• Não se pode atribuir a crise anunciada do setor elétrico apenas à falta de chuvas. Os governos Lula e Dilma plantaram essa crise com extrema competência
Há uma crise anunciada no sistema elétrico brasileiro. Razões climáticas, sem dúvida, estão entre as principais causas, pois a matriz elétrica do país está calcada no aproveitamento de quedas d’água. Se, por um lado, esse aproveitamento fez com que o Brasil seja uma das nações que menos contribuem para o efeito estufa na geração de eletricidade, por outro é um sistema que vem se mostrando mais vulnerável em um quadro climático adverso, com índices pluviométricos muito aquém das médias históricas nas regiões que abrigam as bacias hidrográficas que abastecem os principais reservatórios do Sudeste, Centro-Oeste e Nordeste.
No entanto, não se pode culpar apenas a má vontade de São Pedro pela crise anunciada. As autoridades ignoraram essa possibilidade ao banir dos investimentos a construção de novas hidrelétricas capazes de armazenar água exatamente para enfrentar anormalidades. A pretexto de evitar a formação de grandes lagos que possam ter impactos sociais e sobre o meio ambiente, a legislação só passou a admitir construção de hidrelétricas a fio d’água, que são aquelas que somente utilizam a vazão natural dos rios. Nos períodos de cheia, podem atingir seu potencial, mas nos meses de pouca chuva chegam até a ser desligadas.
Com isso, a única opção para se “armazenar” energia passou a ser a instalação de usinas térmicas, que utilizam combustíveis fósseis não disponíveis no Brasil. Poluem e geram uma energia cara, mas se tornaram indispensáveis. Mesmo que não funcionem, as usinas térmicas precisam ser remuneradas para serem mantidas como reserva das hidrelétricas.

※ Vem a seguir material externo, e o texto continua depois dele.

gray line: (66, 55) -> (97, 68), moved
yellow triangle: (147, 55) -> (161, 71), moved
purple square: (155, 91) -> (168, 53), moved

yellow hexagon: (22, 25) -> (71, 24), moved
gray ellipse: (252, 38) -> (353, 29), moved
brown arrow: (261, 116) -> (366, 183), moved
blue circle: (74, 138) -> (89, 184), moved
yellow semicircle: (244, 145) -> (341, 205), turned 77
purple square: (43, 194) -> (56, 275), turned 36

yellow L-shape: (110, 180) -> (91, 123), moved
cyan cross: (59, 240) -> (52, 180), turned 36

O governo Lula — com Dilma Rousseff à frente do setor, em Minas e Energia e na Casa Civil — esboçou um modelo tarifário que ignorou esse novo desenho da matriz elétrica. E no seu primeiro mandato, a presidente Dilma deixou o setor em polvorosa ao promover uma demagógica redução de tarifas, a pretexto da renovação de concessões de hidrelétricas ditas amortizadas. O populismo tarifário desfigurou ainda mais um modelo com muitas falhas. Com raras exceções, as empresas do setor elétrico perderam capacidade de investimento, o que se reflete no atraso de obras em curso, que poderiam ser bem úteis hoje, na escassez de energia. O Tesouro precisou injetar dezenas bilhões de reais no setor, ampliando o desequilíbrio das finanças públicas sem que ao menos a questão financeira pudesse ser equacionada.

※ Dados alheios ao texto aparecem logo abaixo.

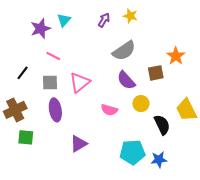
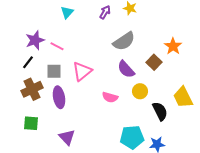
purple star: (41, 29) -> (35, 40), moved
brown square: (156, 73) -> (154, 62), turned -35
brown cross: (15, 110) -> (32, 89), moved
purple triangle: (79, 144) -> (67, 137), moved, turned -42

Diante de uma conjuntura que se aproximava do caos, Dilma felizmente resolveu ouvir seu novo ministério, e a política de populismo tarifário foi abandonada. O preço da eletricidade passará a ter uma relação direta com o aumento dos custos de geração, transmissão e distribuição. O consumidor sentirá no bolso agora o efeito retardado da demagogia político-eleitoral. E, como na crise de 2001-2002, acabará fazendo sua parte, ajustando o gasto da energia com o orçamento doméstico. É o que o próprio governo deveria ter feito, e não fez, deixando a situação chegar onde chegou.